Power REIT reported its financial results for the second quarter of 2025, revealing a total revenue of $506,783, a decrease from $519,349 in the same period of 2024. For the first half of 2025, revenue totaled $992,577, down from $1,053,961 year-over-year. The decline in revenue was attributed primarily to a decrease in rental income from cannabis tenants, which faced challenges in the current market. Despite the revenue drop, the company achieved a net income of $157,706 for the second quarter, a significant recovery from a net loss of $19,308,376 in the prior year. For the six-month period, the net loss attributable to common shareholders was $1,418,613, an improvement from a loss of $21,548,581 in 2024.

The company’s financial position showed significant changes compared to the previous fiscal period. Total assets decreased to $27,881,636 as of June 30, 2025, down from $46,102,638 at the end of 2024. This decline was largely due to the write-off of properties related to the Greenhouse Loan settlement, which resulted in a non-cash gain of approximately $1,093,000. The total liabilities also decreased to $21,934,533 from $39,349,760, reflecting the resolution of the Greenhouse Loan, which had previously been in default.
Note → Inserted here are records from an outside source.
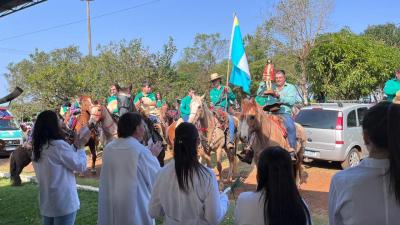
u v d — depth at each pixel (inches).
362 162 100.7
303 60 1032.2
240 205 117.9
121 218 153.3
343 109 452.8
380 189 95.0
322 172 452.4
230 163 419.8
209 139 378.6
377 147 96.6
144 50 984.3
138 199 154.7
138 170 154.9
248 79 424.8
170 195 133.6
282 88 336.8
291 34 1063.6
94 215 297.9
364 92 806.5
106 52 975.0
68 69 1107.9
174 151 134.4
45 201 174.7
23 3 416.8
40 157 172.4
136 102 490.3
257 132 300.8
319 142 454.6
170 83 1006.4
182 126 135.0
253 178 439.5
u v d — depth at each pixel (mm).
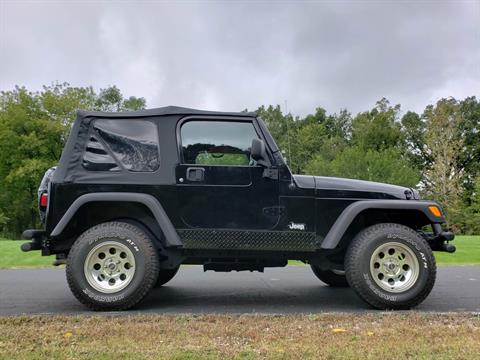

Operationally, Power REIT has been focusing on strategic developments, including the sale of underperforming assets. In June 2025, the company sold a cannabis-related greenhouse property in Colorado for $125,000, providing $105,000 in seller financing. The company also sold another property earlier in the year for $200,000, with proceeds used to pay down existing loans. As of June 30, 2025, the company had 3,389,661 common shares outstanding, consistent with the previous period.

The company’s outlook remains cautious as it navigates challenges in the cannabis sector and seeks to improve its liquidity. Power REIT has not declared dividends on its Series A Preferred Stock since the fourth quarter of 2022, resulting in accumulated unpaid dividends of approximately $1,795,000. Management is focused on enhancing cash flow through leasing vacant properties, selling non-core assets, and exploring new financing options. The company believes that its current cash position, along with operational cash flows, should be sufficient to meet its capital needs for at least the next twelve months, although it acknowledges the uncertainty surrounding market conditions and tenant performance.